The dwindling appetite for high-yield bonds has also nearly closed the road to a leveraged buy-out for public companies seeking to increase shareholder value. On Friday, Johns Manville, the US manufacturer of construction materials, called off what would have been the biggest LBO of the year after failing to agree revised terms with Bear Stearns, the US investment bank, and Hicks Muse Tate & Furst, the private equity firm. The inability of the buyers to finance the deal in the junk bond market was one reason for its abandonment.

The boards of some LBO candidates are baffled by the disproportionate fall in their share prices, because operating conditions have only deteriorated slightly. "A lot of these companies aren't just looking at what they are currently trading at, they are looking at the 52-week high," says Charles Pieper of Clayton Dubilier & Rice, a private equity firm.
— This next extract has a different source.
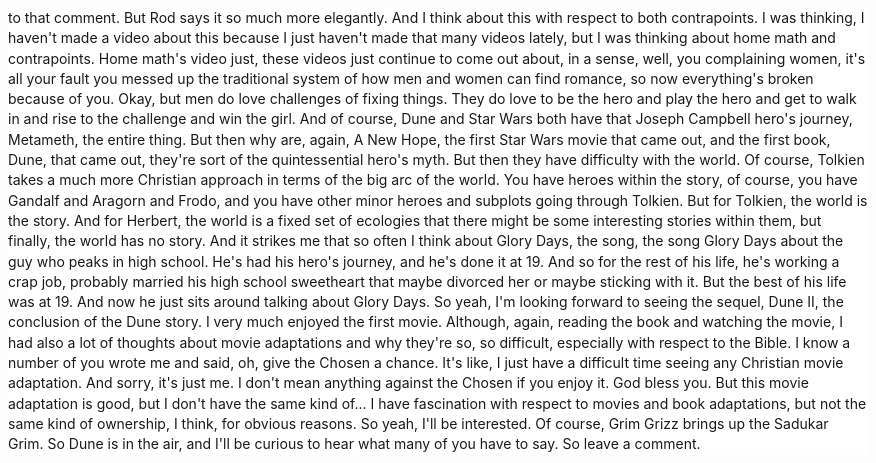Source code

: to that comment. But Rod says it so much more elegantly. And I think about this with respect to both contrapoints. I was thinking, I haven't made a video about this because I just haven't made that many videos lately, but I was thinking about home math and contrapoints. Home math's video just, these videos just continue to come out about, in a sense, well, you complaining women, it's all your fault you messed up the traditional system of how men and women can find romance, so now everything's broken because of you. Okay, but men do love challenges of fixing things. They do love to be the hero and play the hero and get to walk in and rise to the challenge and win the girl. And of course, Dune and Star Wars both have that Joseph Campbell hero's journey, Metameth, the entire thing. But then why are, again, A New Hope, the first Star Wars movie that came out, and the first book, Dune, that came out, they're sort of the quintessential hero's myth. But then they have difficulty with the world. Of course, Tolkien takes a much more Christian approach in terms of the big arc of the world. You have heroes within the story, of course, you have Gandalf and Aragorn and Frodo, and you have other minor heroes and subplots going through Tolkien. But for Tolkien, the world is the story. And for Herbert, the world is a fixed set of ecologies that there might be some interesting stories within them, but finally, the world has no story. And it strikes me that so often I think about Glory Days, the song, the song Glory Days about the guy who peaks in high school. He's had his hero's journey, and he's done it at 19. And so for the rest of his life, he's working a crap job, probably married his high school sweetheart that maybe divorced her or maybe sticking with it. But the best of his life was at 19. And now he just sits around talking about Glory Days. So yeah, I'm looking forward to seeing the sequel, Dune II, the conclusion of the Dune story. I very much enjoyed the first movie. Although, again, reading the book and watching the movie, I had also a lot of thoughts about movie adaptations and why they're so, so difficult, especially with respect to the Bible. I know a number of you wrote me and said, oh, give the Chosen a chance. It's like, I just have a difficult time seeing any Christian movie adaptation. And sorry, it's just me. I don't mean anything against the Chosen if you enjoy it. God bless you. But this movie adaptation is good, but I don't have the same kind of... I have fascination with respect to movies and book adaptations, but not the same kind of ownership, I think, for obvious reasons. So yeah, I'll be interested. Of course, Grim Grizz brings up the Sadukar Grim. So Dune is in the air, and I'll be curious to hear what many of you have to say. So leave a comment.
For directors to consider buy-outs at lower prices, "the market for these companies is going to have to be down for long enough that these boards feel bloody uncomfortable".

So far, few US companies admit to being in difficulty, and none forecasts an old-style recession, but most are bracing themselves for a harder landing than they were expecting three months ago. "[The economy] is softening," says the chief executive of one large industrial company. "How fast? I think fast . . . How deep? I don't know, but I'm going to prepare for it to be deeper than most people think it is."

Mike Pessina, senior vice-president at Lutron, a privately owned manufacturer of lighting systems, says his company has acquired the tools to withstand a downturn. "We've built a closer relationship with our suppliers and involved them more in the overall business strategies of the company - they understand us better than they did eight or nine years ago," he says.

What most companies and investors are trying to reconcile is the gulf between the inflated expectations of a year ago and today's more moderate projections. Abby Cohen, Goldman Sachs' bullish equity strategist, pointed out last week that more than half the companies in the S&P 500 index beat analysts' forecasts for third-quarter earnings. It was "not a bad quarter - but it felt kind of crummy".

Slower earnings growth may feel odd to those used to recent rapid acceleration, but for many US companies it may turn out to be a more sustainable basis for long-term growth.